### Извлеченный текст ###

Во время пребывания моего в Тригорском я пела Пушкину стихи Козлова «Ночь весенняя дышала». Мы пели этот романс на голос «Benedetta sia la madre», баркаролы венецианской. Пушкин с большим удовольствием слушал эту музыку.
А. П. Керн. Воспоминания. – Л. Н. Майков, с. 240–243.
Все Тригорское поет: «Не мила ей прелесть ночи» (песню Козлова «Ночь весенняя дышала», – см. выше), и это сжимает мне сердце; вчера мы с Алексеем Николаевичем (Вульфом) говорили четыре часа подряд. Никогда у нас с ним не было такого долгого разговора. Угадайте, что нас вдруг соединило? Скука? Сходство чувства? Не знаю. Я все ночи хожу по саду, я говорю: «Она была здесь», – камень, о который она споткнулась, лежит у меня на столе, рядом с ним – завядший гелиотроп; я пишу много стихов, – все это, если угодно, очень похоже на любовь; но клянусь вам, что ее нет. Если бы я был влюблен, мною в воскресение овладели бы судороги бешенства и ревности, а я был только задет, – однако мысль, что я для нее – ничто, что, разбудив, заняв ее воображение, я только тешил ее любопытство, что воспоминание обо мне ни на минуту не сделает ее ни более рассеянной среди ее триумфов, ни более пасмурной во дни ее печали, что ее прекрасные глаза будут останавливаться на каком-нибудь рижском фате с тем же разрывающим душу сладостным выражением, – нет, эта мысль для меня невыносима!..

###

*Что нужно сделать:*
1 > Определите, согласуется ли с отрывком о Тригорском каждое из утверждений (a), (b) и (c). Ответьте «да» или «нет» и приведите решающие слова отрывка в точной цитате.
(a) Романс на стихи Козлова пели на голос венецианской баркаролы.
(b) Пушкин слушал эту музыку без всякой охоты.
(c) Разговор с Алексеем Николаевичем Вульфом продолжался четыре часа.
2 > Пожалуйста, продолжите отрывок о Тригорском, начав сразу после его последнего предложения.

### Предоставленный список ###

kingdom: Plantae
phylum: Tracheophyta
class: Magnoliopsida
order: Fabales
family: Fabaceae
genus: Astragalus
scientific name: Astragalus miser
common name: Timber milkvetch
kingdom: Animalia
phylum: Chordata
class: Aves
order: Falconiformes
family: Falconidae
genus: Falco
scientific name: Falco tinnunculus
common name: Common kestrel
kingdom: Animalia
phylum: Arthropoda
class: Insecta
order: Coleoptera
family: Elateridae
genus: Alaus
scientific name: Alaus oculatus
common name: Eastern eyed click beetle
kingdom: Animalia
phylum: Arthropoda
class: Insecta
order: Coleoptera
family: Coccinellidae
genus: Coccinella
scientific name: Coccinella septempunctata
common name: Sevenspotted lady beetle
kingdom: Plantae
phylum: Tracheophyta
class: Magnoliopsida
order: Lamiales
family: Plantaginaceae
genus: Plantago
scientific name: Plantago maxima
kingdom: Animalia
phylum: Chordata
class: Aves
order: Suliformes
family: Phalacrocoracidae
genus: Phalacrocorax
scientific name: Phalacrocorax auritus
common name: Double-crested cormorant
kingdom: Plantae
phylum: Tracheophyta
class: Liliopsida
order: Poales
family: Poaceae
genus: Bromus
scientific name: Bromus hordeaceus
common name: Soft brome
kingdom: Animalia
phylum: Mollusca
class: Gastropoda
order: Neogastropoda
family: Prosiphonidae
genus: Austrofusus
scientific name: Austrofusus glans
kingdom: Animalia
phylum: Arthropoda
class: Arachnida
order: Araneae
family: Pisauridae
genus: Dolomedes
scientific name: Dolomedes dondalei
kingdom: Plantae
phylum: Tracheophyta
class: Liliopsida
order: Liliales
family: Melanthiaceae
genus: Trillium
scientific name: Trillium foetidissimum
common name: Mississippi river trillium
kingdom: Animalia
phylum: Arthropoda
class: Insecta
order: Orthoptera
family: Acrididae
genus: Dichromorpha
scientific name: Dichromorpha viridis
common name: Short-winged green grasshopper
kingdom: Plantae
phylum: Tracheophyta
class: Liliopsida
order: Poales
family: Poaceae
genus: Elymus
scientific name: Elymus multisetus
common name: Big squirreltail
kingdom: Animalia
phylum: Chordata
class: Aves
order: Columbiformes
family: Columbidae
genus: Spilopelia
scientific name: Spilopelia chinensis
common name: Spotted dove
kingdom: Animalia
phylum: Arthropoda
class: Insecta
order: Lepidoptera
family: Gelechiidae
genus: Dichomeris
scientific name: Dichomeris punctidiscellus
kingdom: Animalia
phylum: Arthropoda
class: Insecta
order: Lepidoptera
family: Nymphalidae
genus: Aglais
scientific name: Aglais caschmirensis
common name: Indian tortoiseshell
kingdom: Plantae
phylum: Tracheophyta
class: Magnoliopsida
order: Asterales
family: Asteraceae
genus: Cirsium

###

*Итоговые ответы:*
1 >
(a) Да: «Мы пели этот романс на голос «Benedetta sia la madre», баркаролы венецианской».
(b) Нет: «Пушкин с большим удовольствием слушал эту музыку».
(c) Да: «вчера мы с Алексеем Николаевичем (Вульфом) говорили четыре часа подряд».

2 >
Пушкин – Ал. Н. Вульф, 21 июня 1825 г. (фр.).
Студент Ал. Н. Вульф, сделавшийся поверенным Пушкина в его замыслах об эмиграции, сам собирался за границу; он предлагал Пушкину увезти его с собой под видом слуги. Но сама поездка Вульфа была еще мечтой. Тогда оба заговорщика наши остановились на мысли заинтересовать в деле освобождения Пушкина известного дерптского профессора хирургии И. Ф. Мойера. Он имел влияние на самого начальника края, маркиза Паулуччи. Дело состояло в том, чтобы согласить Мойера взять на себя ходатайство перед правительством о присылке к нему Пушкина в Дерпт, как интересного и опасного больного, а впоследствии, может быть, предпринять и защиту его, если Пушкину удастся пробраться из Дерпта за границу под тем же предлогом безнадежного состояния своего здоровья. – Город Дерпт стоял тогда если не на единственном, то на кратчайшем тракте за границу, излюбленном всеми нашими туристами.
П. В. Анненков. Пушкин в Алекс. эпоху, с. 287–288.
Будь щастлив, хоть это чертовски мудрено.
Пушкин – бар. А. А. Дельвигу, 23 июля 1825 г.
Я в совершенном одиночестве: единственная соседка, которую я посещал, уехала в Ригу, и у меня буквально нет другого общества, кроме моей старой няни и моей трагедии («Борис Годунов»): последняя подвигается вперед, и я доволен ею… Я пишу и думаю. Большая часть сцен требует только рассуждения; когда же я подхожу к сцене, требующей вдохновения, я или выжидаю, или перескакиваю через нее. Этот прием работы для меня совершенно нов. Я чувствую, что духовные силы мои достигли полного развития и что я могу творить.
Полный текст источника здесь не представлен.